Economics and the mid-life crisis have much in common: Both dwell on foregone opportunities

C'est la vie; c'est la guerre; c'est la pomme de terre . . . . . . . . . . . . . email: jpalmer at uwo dot ca


. . . . . . . . . . .Richard Posner should be awarded the next Nobel Prize in Economics . . . . . . . . . . . .

Thursday, September 15, 2005

Those Pesky New Orleans Buses

The blogosphere has been alive with postings about the buses of New Orleans that were not used to evacuate people before Katrina hit and which were flooded, and therefore unavailable, after the levees broke. Here is the latest from Instapundit. Or see this from Junkyard.

In all the outrage, I have read only one person who raises the obvious question: Where would the buses have taken all the evacuees?

Much of the suffering in New Orleans was avoidable. Instapundit notes that local authorities were slow with the evacuation order, and did not utilize resources at hand to evacuate those who lacked transportation.

Perhaps they were concerned that once they had evacuees on buses they had no plan for where to take them. [emphasis added]

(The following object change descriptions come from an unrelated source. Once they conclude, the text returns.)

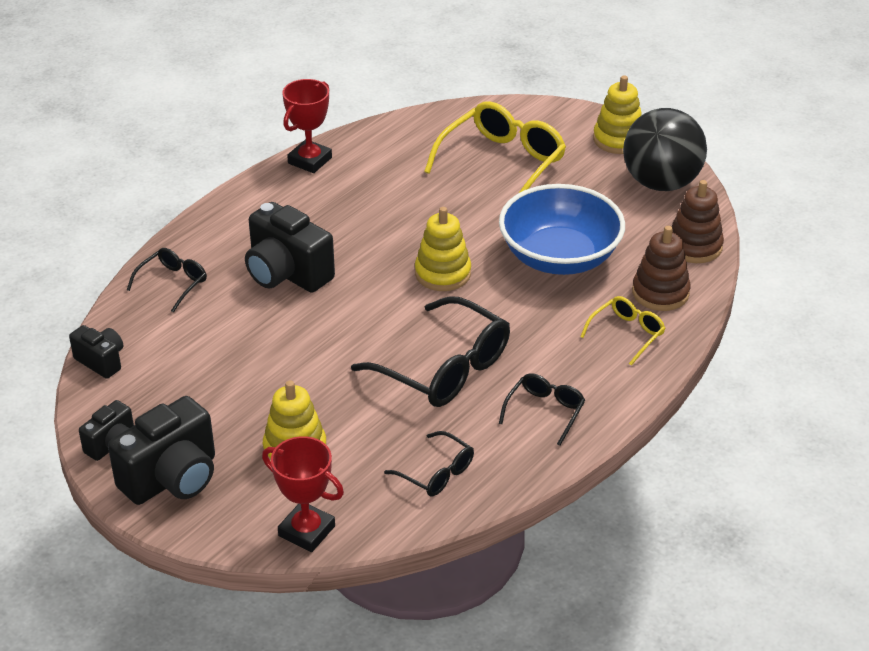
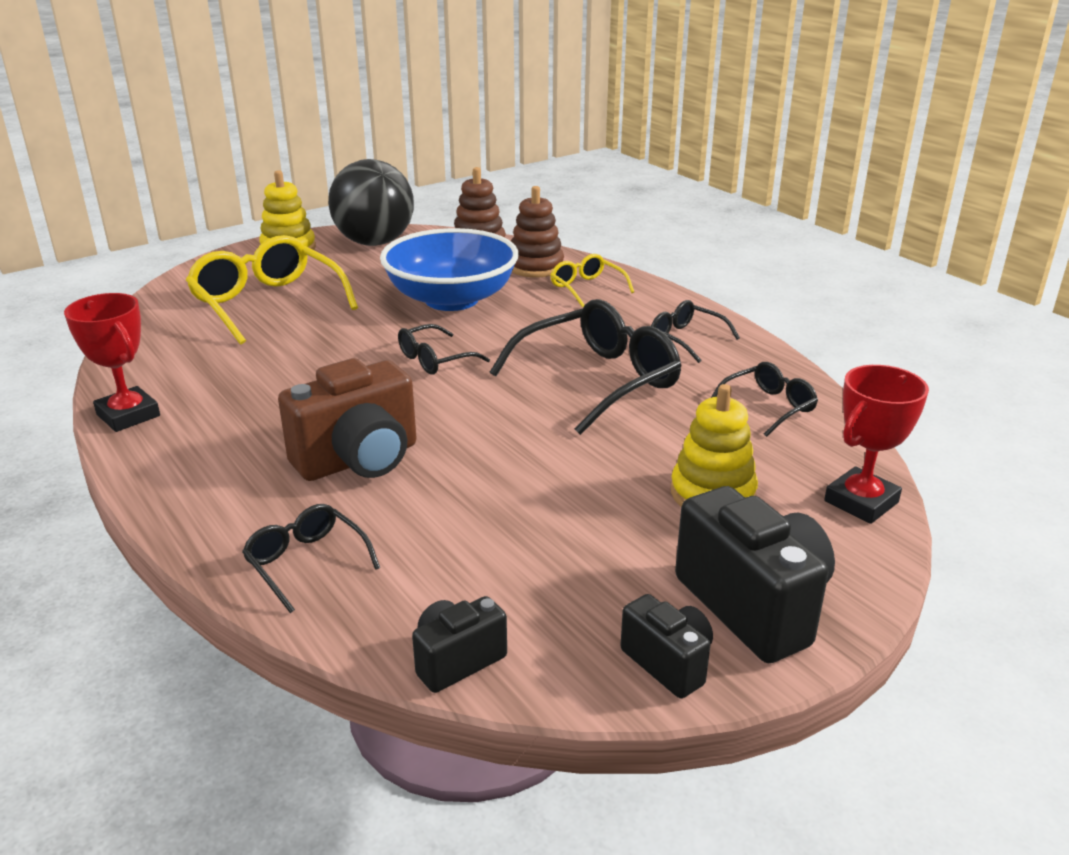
camera: 75 degrees left, 10 degrees down
(287, 274) = (359, 460): black camera -> brown camera
(443, 273) = (434, 360): yellow stacking toy -> black glasses

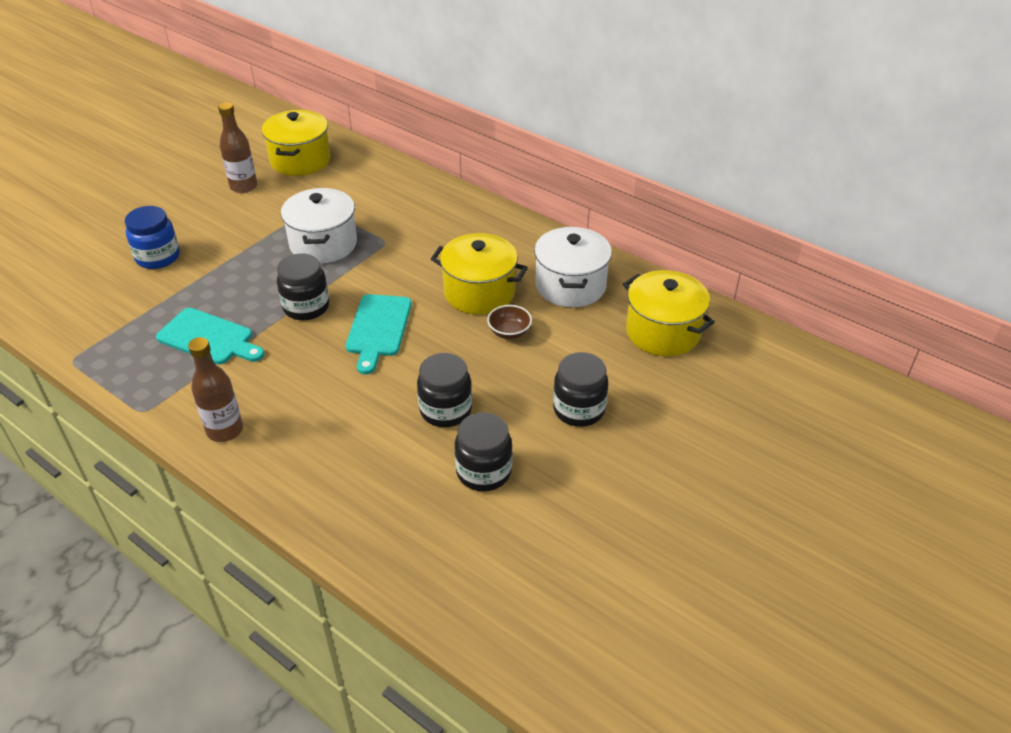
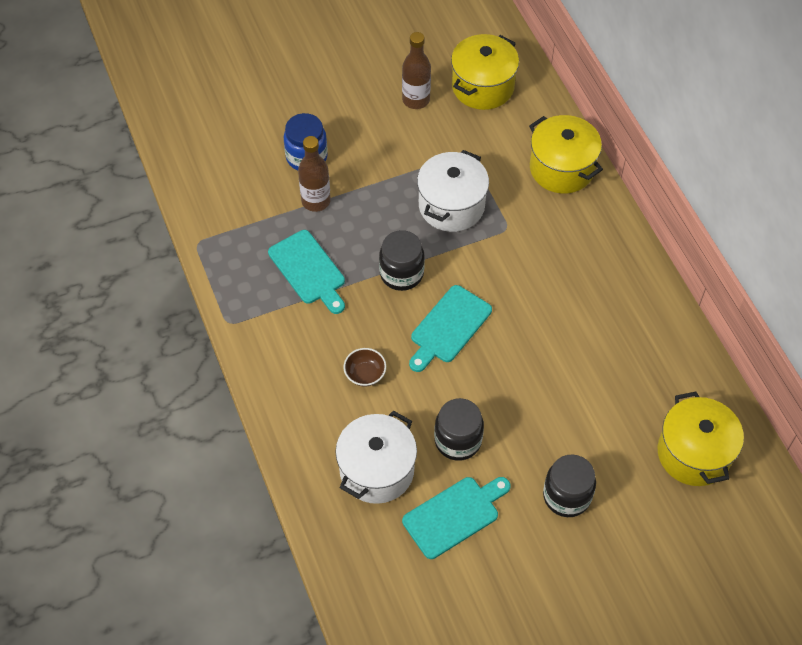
camera: 30 degrees right, 15 degrees up
(225, 430) = (280, 373): brown bottle -> brown bottle (316, 201)
(479, 292) = (557, 328): yellow pot -> yellow pot (561, 168)
(484, 472) = (454, 515): black jar -> turquoise cutting board
(509, 332) = (557, 386): brown bowl -> brown bowl (365, 374)
(570, 285) = (644, 360): white pot -> white pot (377, 470)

Keep in mind that this mass evacuation would have to have occurred ex ante. Before the hurricane. Before the flood.

Suppose the Mayor and Gubnor had loaded up 300 buses with 40 people each [12,000 evacuees per trip of the fleet]. Where would the buses have taken the people? Is there a destination or set of destinations specified in the official disaster planning?

I can just imagine the outrage in Baton Rouge or Little Rock or Jackson or Houston:
What? You want to send how many low-income folks who don't have cars or friends to stay with or money to our city? Get serious there's nowhere here for us to put them.
And imagine the second-guessing that would have taken place if they had not needed to evacuate (e.g. if the levees had held).

In other words, an integral part of disaster planning must also include multiple destinations for the evacuees.